Okay, now I've got a bit more time a few words on gaps and why I said earlier, "on an 'ordinary' day I'd have expected this to rocket now".
As we've seen, today's gap was filled.
Yesterday's gap, on the other hand, remains intact. It will act as support...it is a fallacy that gaps are a vacuum that have to be filled, on the contrary.
There are several varieties of gaps, yesterday's I would categorise as a Measuring Gap. (We had our Breakaway Gap on 1/11.)
A Measuring Gap indicates strength and, as in yesterday's move, on moderate volume...slightly more than double the 21 day moving average.

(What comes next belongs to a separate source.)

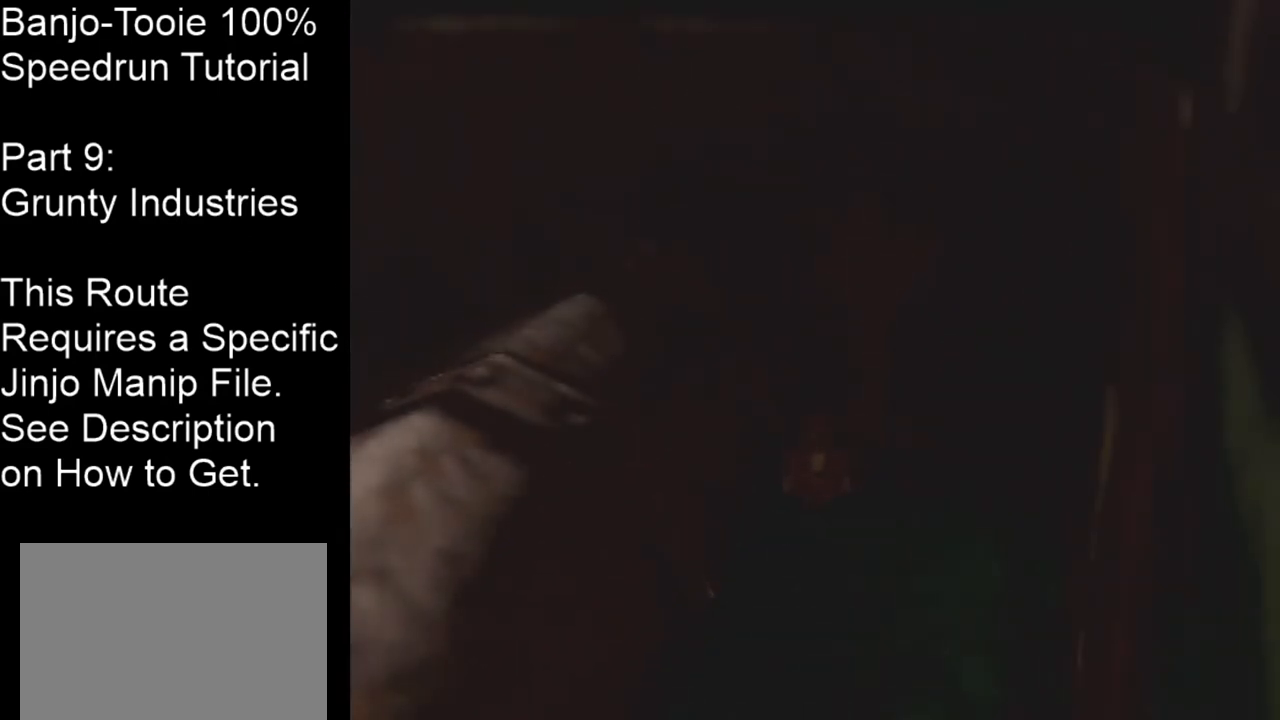
{"buttons": ["Z"], "left_stick": "center", "events": []}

Now the tricky bit. If it is, as I believe, a Measuring Gap (there's an outside chance it's an Exhaustion Gap...but I won't even go there!) then, like a Pennant/Flag, it appears half way up the current trend. So where do we place the start of the trend?
Is it the big move on the 24th? Or further back on 1/11 when we had the Breakaway Gap?

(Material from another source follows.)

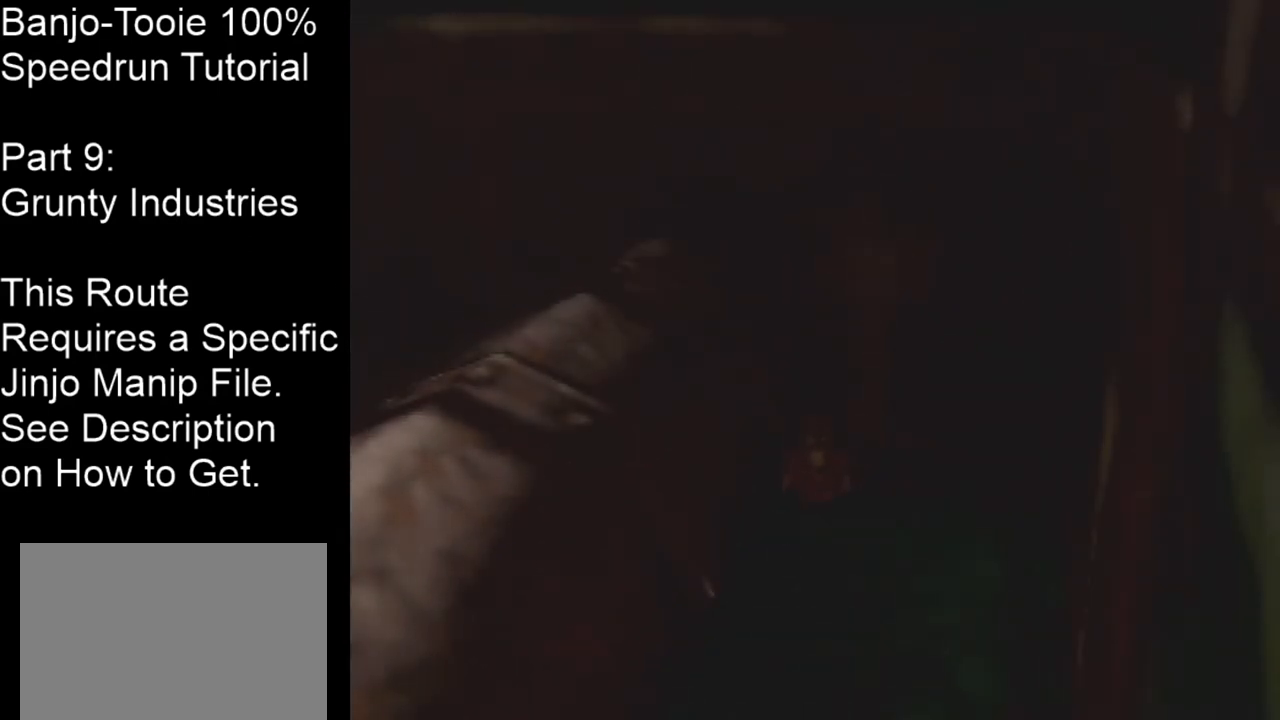
{"buttons": ["Z"], "left_stick": "center", "events": []}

I'll plump for the latter...it's a 'big picture' view. On that day, not only did we see the gap up but also a breach of the 50% Fib level PRECISELY where it was crossed by the long term descending trendline at 124.58p
Our target then is 295p.
I think the target is a bit excessive (and I feel like a hostage to fortune) but that's my best interpretation of the chart, given the market's rather skewed nature at this time of year. Today is a pause I don't think we would have had ordinarily...let's hope it's not the start of a reversal and the re-categorising of my gap to a...I won't even go there!
Most indicators have turned bullish, by the way. And my software generated a buy signal yesterday, with certain caveats.